Home Another Way
After her mother’s death and her father’s abandonment, tiny infant Sarah Graham was left to be raised by her emotionally distant grandmother. As a child she turned to music for solace and even gained entrance to Julliard. But her potentially brilliant music career ended with an unplanned pregnancy and the stillborn birth of her child.
In an attempt to escape the past, Sarah, now twenty-seven, is living life hard and fast–and she is flat broke. When her estranged father dies, she travels to the tiny mountain hamlet of Jonah, New York to claim her inheritance. Once there, she learns her father’s will stipulates a six-month stay before she can receive the money. Fueled by hate and desperation, Sarah settles in for the bitter mountain winter, and as the weeks pass, she finds her life intertwining with the lives of the simple, gracious townsfolk. Can these strangers teach Sarah how to forgive and find peace?
A story of grace, of God’s never-ceasing love and the sometimes flawed, faithful people He uses to bring His purpose to pass.
HOME ANOTHER WAY Book Trailer, produced by Trailer to the Stars:
EXCERPT: Chapter One
I had twenty-three borrowed dollars in my pocket, and the deed to a house in a town I couldn’t find on any map. How long ago did I stop at that gas station to ask for directions? It seemed like hours. The attendant had pointed to the top of the mountain and said, “Keep going up.”

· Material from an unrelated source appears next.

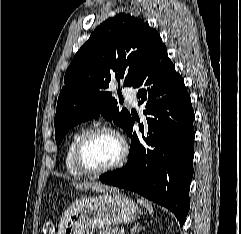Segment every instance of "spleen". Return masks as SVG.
<instances>
[{"label": "spleen", "mask_w": 241, "mask_h": 234, "mask_svg": "<svg viewBox=\"0 0 241 234\" xmlns=\"http://www.w3.org/2000/svg\"><path fill=\"white\" fill-rule=\"evenodd\" d=\"M138 202H139L141 205H144V206L149 210V213H150V214H153V208H152V206H151L147 201H145L144 199H139Z\"/></svg>", "instance_id": "spleen-1"}]
</instances>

So I drove until the sun wilted into the horizon, dropping behind rows of shaggy, towering evergreens. Brown leaves skittered across the road; I swerved around them more than once, mistaking them for toads, or chickadees. Deer crossing signs blazed yellow in my headlights around each turn. Snow appeared, as if growing from the ground. The windows began to fog.
I should have turned around days ago, given up this absurd quest for – what? Revenge? Retribution? Whatever it was, a certain romanticism had crept into the ordeal, being on the road, alone, with just my thoughts and a cooler of diet Coke. I always imagined myself the tragic heroine. That, and I had absolutely nowhere else to go.
Squinting, I saw a light ahead, attached to a worn, whale-shaped sign.
THE JONAH INN.
“Cute,” I mumbled, turning into the driveway.
There was a story in the Bible about Jonah. My grandmother, a bit of a religious fanatic, had taken particular delight in giant fish and prophets and the complete stupidity of some guy living three days up to his knees in gastric juices. I must have heard it fifty times. “You see, you must always do what God tells you to do,” she’d say. As a small child, I would nod and agree, and then ask for a cookie. Finally, when I was twelve, I demanded, “What about adultery? What about murder? What does God say about that?”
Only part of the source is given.